A profound unease stirs within the individual, a silent rebellion against the specters that have long haunted human consciousness. For millennia, the spirit of man has been bound, not by chains of iron, but by invisible bonds woven from "fixed ideas" and "spooks" - the sacred concepts of State, God, Humanity, morality, and every other abstraction demanding devotion and sacrifice. These are but creations, phantoms born of the mind, yet they have been granted a tyrannical power over the unique self, dictating its desires, its duties, and its very essence.
From the earliest stirrings of childhood, where one is constrained by parental authority, a journey of subjugation unfolds. As the individual matures, the constraints shift from the material and natural to the conceptual. Ancient philosophers, with their ideals and virtues, began this long process, laying the groundwork for a world where the individual was perpetually indebted to some higher cause. Then came Christianity, cementing the reign of the divine, demanding that one subordinate their earthly concerns to the heavenly, their flesh to the spirit.
Yet, even as humanity sought liberation from these older masters, new ones arose, equally insidious. The monarchical state, the bourgeois state, and even the revolutionary movements that promised freedom merely replaced one set of fetters with another. They spoke of the "good cause," of truth, of justice, of the people, of the fatherland - all grand narratives that, in their insistence on universal ideals, continued to deny the singular, incomparable reality of the individual. Every revolution, it seemed, only swept away an old evil to enthrone a new one, a fresh set of "sacred" obligations to which the ego was expected to bow.

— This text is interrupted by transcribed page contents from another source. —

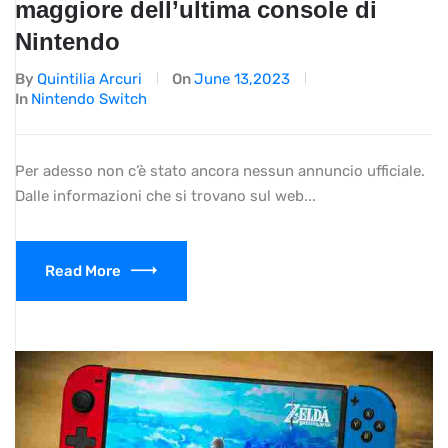
maggiore dell’ultima console di
Nintendo
By
Quintilia Arcuri
On
June 13,2023
In
Nintendo Switch
Per adesso non c’è stato ancora nessun annuncio ufficiale.
Dalle informazioni che si trovano sul web...
Read More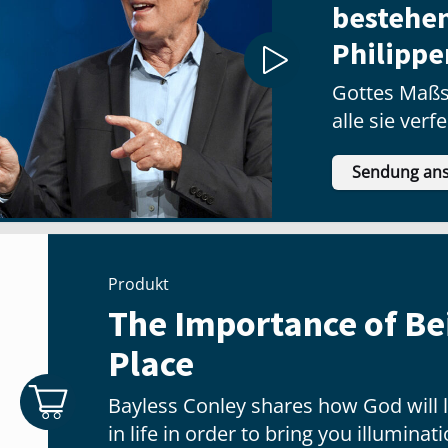
bestehen
Philippe
Gottes Maßs
alle sie verf
Sendung an
Produkt
The Importance of Bei
Place
Bayless Conley shares how God will l
in life in order to bring you illumina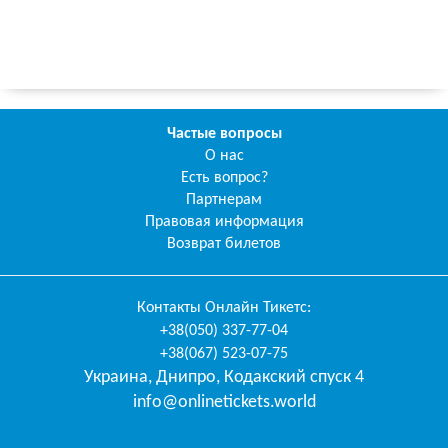
Частые вопросы
О нас
Есть вопрос?
Партнерам
Правовая информация
Возврат билетов
Контакты
Онлайн Тикетс
:
+38(050) 337-77-04
+38(067) 523-07-75
Украина
,
Днипро
,
Кодакский спуск 4
info@onlinetickets.world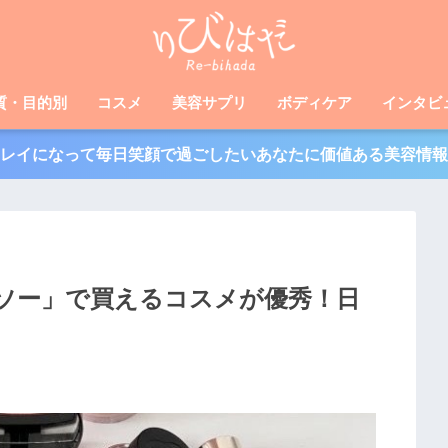
質・目的別
コスメ
美容サプリ
ボディケア
インタビ
レイになって毎日笑顔で過ごしたいあなたに価値ある美容情報
イソー」で買えるコスメが優秀！日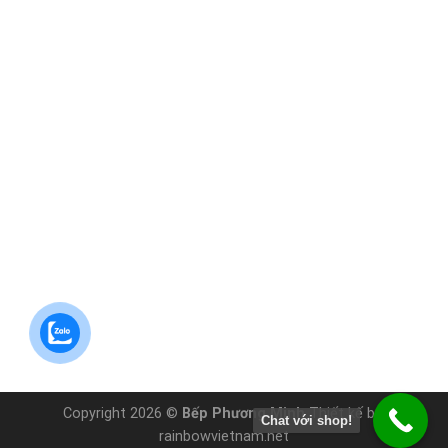
Copyright 2026 ©
Bếp Phương Minh
Thiết kế bởi
Chat với shop!
rainbowvietnam.net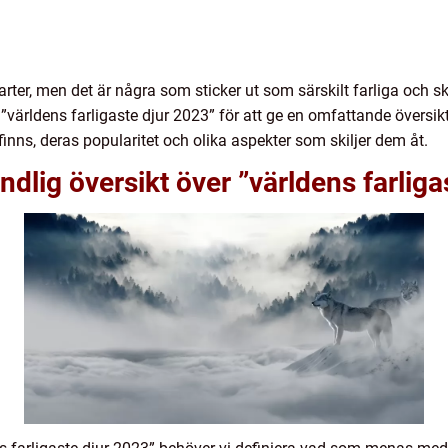
rarter, men det är några som sticker ut som särskilt farliga och 
på ”världens farligaste djur 2023” för att ge en omfattande översik
inns, deras popularitet och olika aspekter som skiljer dem åt.
dlig översikt över ”världens farliga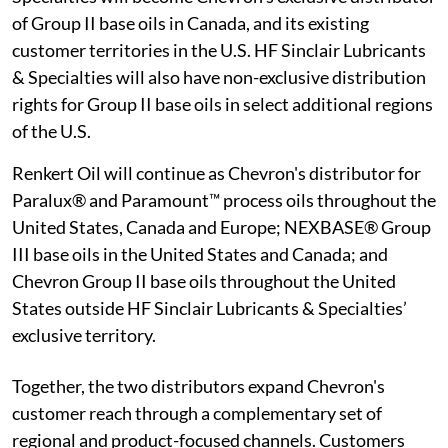
of Group II base oils in Canada, and its existing
customer territories in the U.S. HF Sinclair Lubricants
& Specialties will also have non-exclusive distribution
rights for Group II base oils in select additional regions
of the U.S.
Renkert Oil will continue as Chevron's distributor for
Paralux® and Paramount™ process oils throughout the
United States, Canada and Europe; NEXBASE® Group
III base oils in the United States and Canada; and
Chevron Group II base oils throughout the United
States outside HF Sinclair Lubricants & Specialties’
exclusive territory.
Together, the two distributors expand Chevron's
customer reach through a complementary set of
regional and product-focused channels. Customers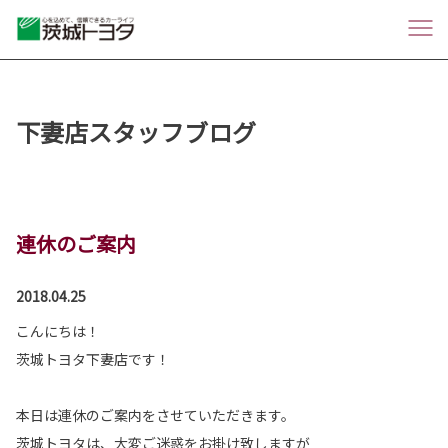
下妻店スタッフブログ
連休のご案内
2018.04.25
こんにちは！
茨城トヨタ下妻店です！
本日は連休のご案内をさせていただきます。
茨城トヨタは、大変ご迷惑をお掛け致しますが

The modern world, despite its boasts of enlightenment, remains deeply entrenched in this religious mode of thought, substituting secular deities for divine ones. Even the promise of socialism, far from offering true liberation, is revealed as a potential for one of the most oppressive totalitarian states, where the collective demands subsume the individual entirely. The avaricious individual, seemingly self-interested, is no less enslaved, sacrificing their own expansive possibility to the single, narrow end of material riches. This is not true egoism, for it is still a form of bondage to a fixed idea.
True egoism is not the pursuit of conventional self-interest, nor is it merely being selfish or narcissistic. It is, rather, a radical self-ownership, a recognition of one's own uniqueness - the "Unique One" - and a refusal to be controlled by anything outside oneself. It is about realizing that you possess the power to choose how you engage with the world, how you interact with others, and that you are the ultimate authority in your own life. You define your own values, you make your own choices, and you are not merely going along with what everyone else tells you to do; you are the captain of your own ship.
This is a call to self-liberation, not to establish a new authority in place of the old, but to affirm one's self-sovereignty to the fullest extent of one's power, here and now. Nothing is more to me than myself. My concern is neither the divine nor the human, not the true, good, or just, but is unique, as I am unique. Every doctrine, every belief, every institution that demands the subordination of the individual's interests to some external fiction - be it State, God, Humanity, or Society - must be mercilessly criticized and undermined.
The journey of the ego begins by shedding these "spooks," these authoritarian concepts that dominate human life. Only by shaking off these mental chains can the individual truly act freely. It is a declaration of hostility to every creed that would crush or deny individuality, a profound affirmation of amoralistic egoism and the celebration of the unique, self-owning individual.